“Little Gidding of Penn’s Woods” is named after and modeled on the unique Church of England mixed community of men, women, and children founded by Nicholas Ferrar (Feast Day - Dec. 1st) in the early 17th Century. The poet T. S. Eliot memorialized Little Gidding in the fourth quartet of his famous poem "Four Quartets." This community was the first intentional Christian community to arise in England after Henry VIII had dissolved the monasteries eighty years before and it was the precursor to the monastic revival of the 19th Century two hundred years later. I think Little Gidding can also be seen as a forerunner to the present day
New Monasticism movement.
I chose the name “Little Gidding of Penn’s Woods” for my website for three reasons: first, because my faith tradition is the Episcopal Church whose mother church is the Church of England; second, because I live in Pennsylvania which means Penn’s Woods and founded by Quakers; and third, because I want to live my Christian faith in a middle way between local church participation and the cloistered monastic life.
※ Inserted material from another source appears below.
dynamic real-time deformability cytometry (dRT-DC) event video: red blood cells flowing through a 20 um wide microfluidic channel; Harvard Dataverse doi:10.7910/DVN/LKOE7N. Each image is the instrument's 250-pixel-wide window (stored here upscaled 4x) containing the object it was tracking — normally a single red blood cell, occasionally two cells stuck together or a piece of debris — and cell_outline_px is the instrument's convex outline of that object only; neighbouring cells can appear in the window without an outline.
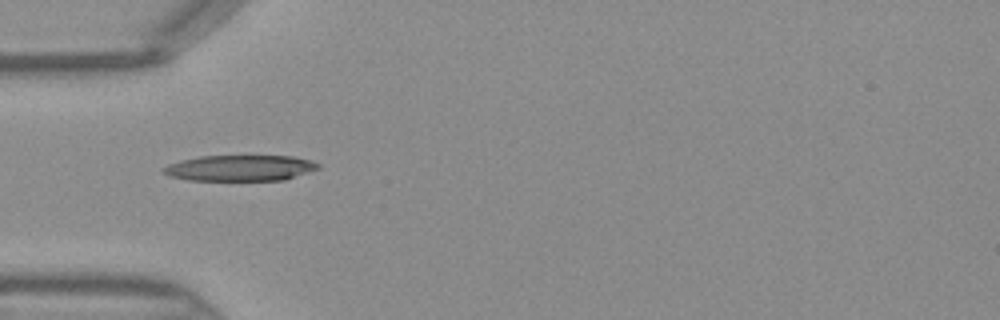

My wife, Barbara, and I view our humble home as our retreat hermitage where we are blessed to live a simple life with our two dogs - Sassy and Bird, two cats - Elly and Penny, our garden, and all of the birds, deer, foxes, and other wild beasts and angels who call our property and surrounding woods and
open lands their home.
After forty four years of ordained ministry as an Episcopal parish priest, I am now retired and in the autumn of my life. This offers me the opportunity to live into a balanced, wholistic and healthy life of Prayer, Worship, Non-violence, Simplicity, Service, Work, and Study. My life is informed primarily by three spiritual sources: the Benedictine spirituality of the Episcopal/Anglican Books of Common Prayer, the Quaker Peace tradition. and the ancient Celtic Christianity of
the British Isles and Ireland.
My vows are the Baptismal Vows found in the 1979 Episcopal Book of Common Prayer (p. 292). We renew these vows from time to time during worship in church, and I also renew them on December 1st,
the Feast Day of Nicholas Ferrar.
"It's the right, good, old way you are in: keep in it."